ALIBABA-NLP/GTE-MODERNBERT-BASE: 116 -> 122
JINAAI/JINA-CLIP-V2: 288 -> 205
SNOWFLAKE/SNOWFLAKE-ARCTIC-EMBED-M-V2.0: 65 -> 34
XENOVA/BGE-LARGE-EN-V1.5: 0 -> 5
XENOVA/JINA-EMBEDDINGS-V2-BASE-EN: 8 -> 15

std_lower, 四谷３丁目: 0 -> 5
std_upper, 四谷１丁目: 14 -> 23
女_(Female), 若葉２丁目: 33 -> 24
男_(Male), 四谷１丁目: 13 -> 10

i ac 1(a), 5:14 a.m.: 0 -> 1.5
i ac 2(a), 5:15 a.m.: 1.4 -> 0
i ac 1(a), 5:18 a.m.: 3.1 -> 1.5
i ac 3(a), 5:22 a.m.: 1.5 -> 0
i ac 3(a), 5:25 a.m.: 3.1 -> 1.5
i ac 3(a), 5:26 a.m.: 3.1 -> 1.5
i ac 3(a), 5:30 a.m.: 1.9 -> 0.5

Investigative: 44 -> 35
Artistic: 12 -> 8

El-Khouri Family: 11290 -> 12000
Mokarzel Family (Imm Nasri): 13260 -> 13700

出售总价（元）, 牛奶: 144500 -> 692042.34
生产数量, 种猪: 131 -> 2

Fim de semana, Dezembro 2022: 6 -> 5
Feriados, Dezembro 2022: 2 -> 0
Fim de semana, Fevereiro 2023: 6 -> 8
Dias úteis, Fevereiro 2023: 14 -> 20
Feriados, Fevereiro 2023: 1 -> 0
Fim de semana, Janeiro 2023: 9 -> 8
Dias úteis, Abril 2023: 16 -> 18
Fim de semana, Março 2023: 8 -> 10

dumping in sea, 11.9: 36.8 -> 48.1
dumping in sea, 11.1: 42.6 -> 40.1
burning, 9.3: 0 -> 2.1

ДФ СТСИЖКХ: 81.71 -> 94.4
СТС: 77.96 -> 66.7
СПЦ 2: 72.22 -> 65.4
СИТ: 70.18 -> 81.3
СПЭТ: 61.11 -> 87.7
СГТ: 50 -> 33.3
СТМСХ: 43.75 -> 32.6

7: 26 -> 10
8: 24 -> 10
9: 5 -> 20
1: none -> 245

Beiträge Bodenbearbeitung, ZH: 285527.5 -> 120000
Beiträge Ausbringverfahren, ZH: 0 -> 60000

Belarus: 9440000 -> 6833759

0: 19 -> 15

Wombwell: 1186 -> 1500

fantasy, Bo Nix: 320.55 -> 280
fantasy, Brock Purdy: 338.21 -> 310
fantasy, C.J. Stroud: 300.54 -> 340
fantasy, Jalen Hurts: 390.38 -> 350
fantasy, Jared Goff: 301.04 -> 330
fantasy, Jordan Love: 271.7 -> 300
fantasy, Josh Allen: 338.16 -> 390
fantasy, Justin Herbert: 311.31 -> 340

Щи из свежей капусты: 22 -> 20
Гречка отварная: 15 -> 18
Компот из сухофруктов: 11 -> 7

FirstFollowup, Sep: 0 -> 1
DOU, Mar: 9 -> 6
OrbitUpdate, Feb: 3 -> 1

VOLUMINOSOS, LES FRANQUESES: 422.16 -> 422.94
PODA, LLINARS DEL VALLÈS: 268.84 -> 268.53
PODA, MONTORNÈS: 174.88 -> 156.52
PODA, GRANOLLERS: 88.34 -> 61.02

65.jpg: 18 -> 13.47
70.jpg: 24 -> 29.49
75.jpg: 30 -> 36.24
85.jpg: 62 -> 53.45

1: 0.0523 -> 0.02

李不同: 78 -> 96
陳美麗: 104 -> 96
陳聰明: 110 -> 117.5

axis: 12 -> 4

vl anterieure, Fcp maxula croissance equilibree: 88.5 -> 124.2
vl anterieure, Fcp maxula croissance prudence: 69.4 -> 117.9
= = =
→ Problem details
Say how many lines in the records contain the word "dumping". Nothing but the number is required.

→ Final answer
2